Some time ago I said a soccer scandal would rock Italy. She’s coming down the right wing at high speed. Toot, toot!

The entire board of Juventus, the current Italian champions, the most decorated club in Italy, has just resigned. There are rumors of match fixing both in Italy and in the Champion’s League, which is the European club championship. The incentive is money. If a club does well in the Champion’s League the rewards run to tens of millions of euros and a successful club attracts world-class players that other clubs can’t sign. In the American NFL the number one draft pick goes to the worst team in the league but in European soccer the best players go to the team that makes the best financial offer that has the most prestige.

Jose Mourinho, who calls himself the "special one," is the manager of Chelsea, they have won the English championship two years in a row. He said on TV the other day that the Champions League is difficult to win as the referees are bent. He referred to a goal by the world-class Ukrainian striker Shevchenko in a match against Barcelona that was disallowed. I saw that game, the ball came in from the left, Shevchenko was not flagged offside; he played the ball down with his chest and slotted it into the goal. The ref, Markus Merk disallowed it to everyone’s dismay.

The Juventus manager’s phone was tapped two months ago talking to an important official about an up-coming game in Amsterdam, in which the caller told him that he had good news and that he’d made sure a certain referee was appointed to the game. Forty-five people are being investigated and the headquarters of the Italian Football Federation in Rome were raided. There are months of tapped phone call transcripts still to come out and several Italian referees are under suspicion. Italian journalists are calling it the granddaddy of all scandals; enditements will follow. Lazio, Fiorentina, AC Milan and Juventus are all in frame right now for match fixing and more clubs will follow no doubt.

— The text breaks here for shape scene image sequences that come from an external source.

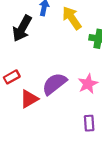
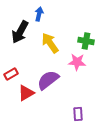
yellow arrow: (72, 18) -> (50, 43), moved
pink star: (88, 84) -> (77, 62), moved, turned 30

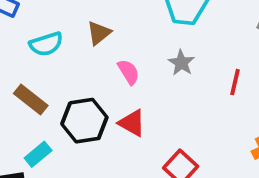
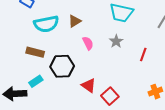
cyan semicircle: (46, 44) -> (46, 24), size x1.4
brown rectangle: (31, 99) -> (35, 52), turned -30
red triangle: (132, 123) -> (89, 85), moved

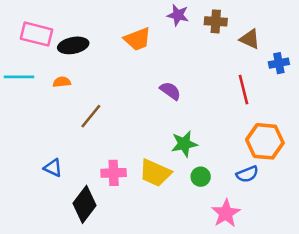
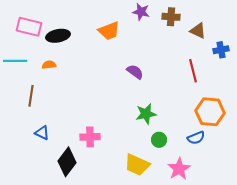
brown line: (91, 116) -> (31, 96), moved, turned -30
yellow trapezoid: (155, 173) -> (137, 165), moved

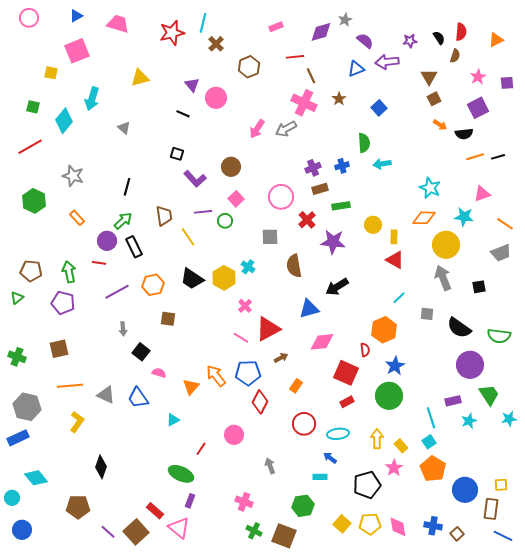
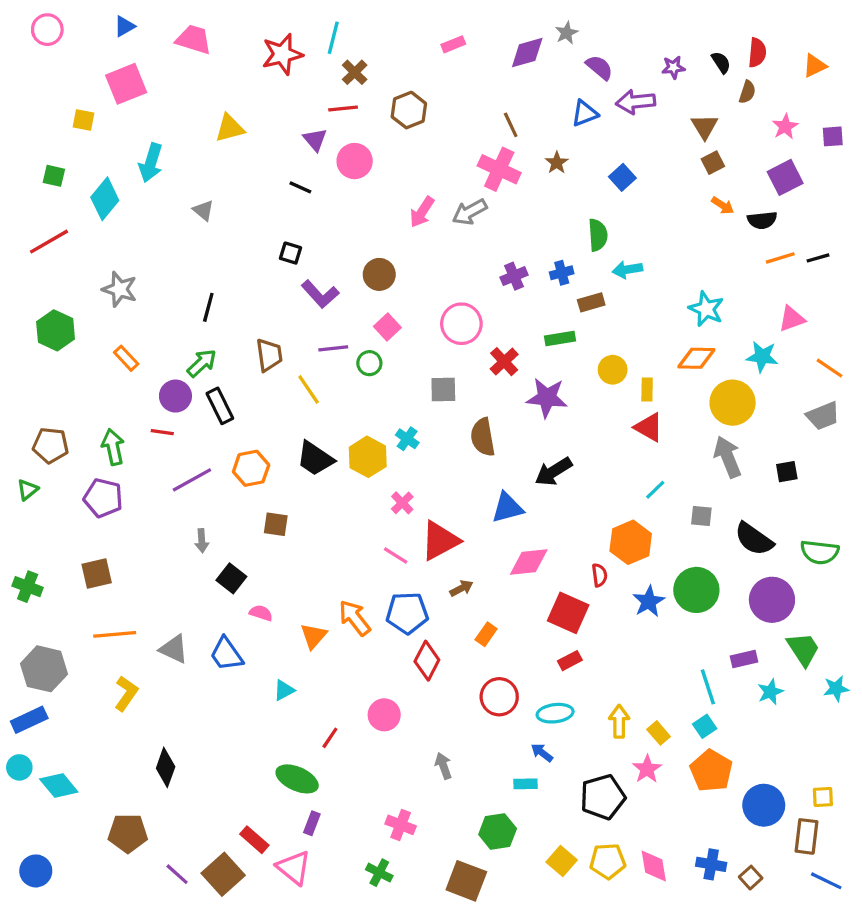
red line: (295, 57) -> (343, 108), moved
brown rectangle: (320, 189) -> (591, 302), moved
green circle: (389, 396) -> (696, 590), moved
cyan circle: (12, 498) -> (19, 767), moved
green cross: (254, 531) -> (379, 873), moved

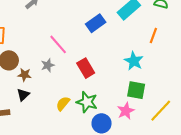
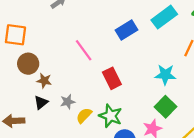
cyan star: (134, 61) -> (165, 75), turned -30
gray star: (48, 65) -> (68, 102), moved
green square: (136, 90) -> (166, 107), turned 30

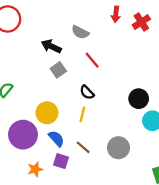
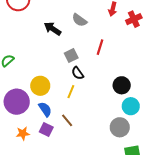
red line: (92, 60) -> (100, 47), moved, turned 49
gray square: (58, 70) -> (71, 55), moved
gray circle: (118, 148) -> (120, 127), moved

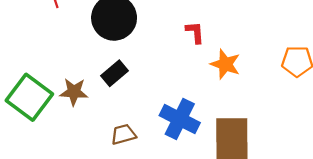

This one it’s going to be massive, the Italian papers say that this season 29 out of 38 Juventus games were fixed. Juventus are just three points clear at the top of the Italian league with one game to go, so fixing 29 games would have helped them a whole bunch. It’s also alleged that Buffon, Juventus’ goalkeeper, who is considered the best goalie in the world, has been trapped in the sting for alleged illegal match betting. There’s talk of people wagering half a million euro a game.

To an Italian his mother comes first, soccer is second, and his car or motorbike is third. The rest of his life: church, money, life, death, sex, romance, children etc are well down the list. Soccer is religion in Italy. This is going to be a big shock, but if in the end it all gets cleaned up it, it will make the game more fair because dodgy refereeing decisions and match fixing spoil the world’s most popular game.

A while ago, I saw in the Mirror-World how bent the game is and how a very famous footballer had been paid a vast sum to throw a World Cup final. Maybe he’ll come out with the dirty laundry in this sting, ’should be good. Some really big names are going to get their finger cracked as the tray of the cash register slams shut, others may do time in the slammer before this thing pans out to the final whistle - fun, fun, fun.

 

© Stuart Wilde 2006 - www.stuartwilde.com

PS. 'Sepp Blatter, the president of FIFA that controls soccer worldwide has recently been investigated for allegedly accepting a $400,000 bribe. Charming.